• **SOURCE DATA**:
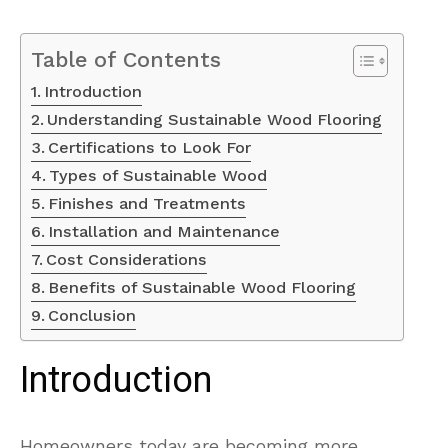
Table of Contents
Introduction
Understanding Sustainable Wood Flooring
Certifications to Look For
Types of Sustainable Wood
Finishes and Treatments
Installation and Maintenance
Cost Considerations
Benefits of Sustainable Wood Flooring
Conclusion
Introduction
Homeowners today are becoming more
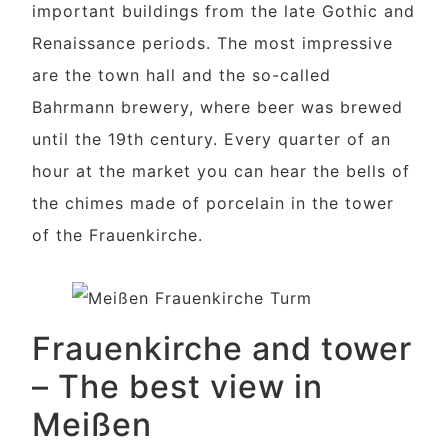
important buildings from the late Gothic and
Renaissance periods. The most impressive
are the town hall and the so-called
Bahrmann brewery, where beer was brewed
until the 19th century. Every quarter of an
hour at the market you can hear the bells of
the chimes made of porcelain in the tower
of the Frauenkirche.
Frauenkirche and tower
– The best view in
Meißen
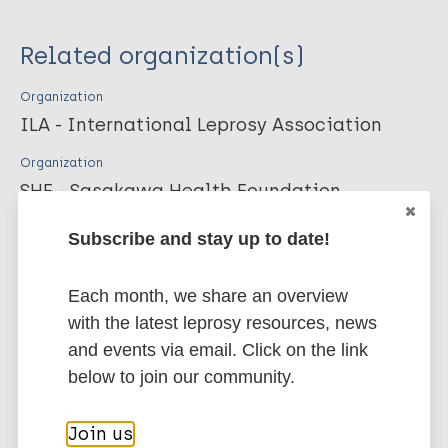
Year of Publication
Related organization(s)
2016
Organization
ILA - International Leprosy Association
Publication Language
Organization
SHF - Sasakawa Health Foundation
eng, fre, por, spa
Subscribe and stay up to date!
Publisher
More publications on:
Each month, we share an overview
International Leprosy Association
Leprosy (Hansen disease)
with the latest leprosy resources, news
and events via email. Click on the link
Citation Key
below to join our community.
Geographic Information Systems (GIS) &
24290
Mapping
Join us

• **ACTION ITEM**: Retype word for word everything in the listing above from the line that holds "Subscribe and stay up to date!" down to the line that holds "Citation Key". Keep both end lines and leave out the rest.

• **ANSWER TO THIS EXERCISE**:
Subscribe and stay up to date!
Publisher
More publications on:
Each month, we share an overview
International Leprosy Association
Leprosy (Hansen disease)
with the latest leprosy resources, news
and events via email. Click on the link
Citation Key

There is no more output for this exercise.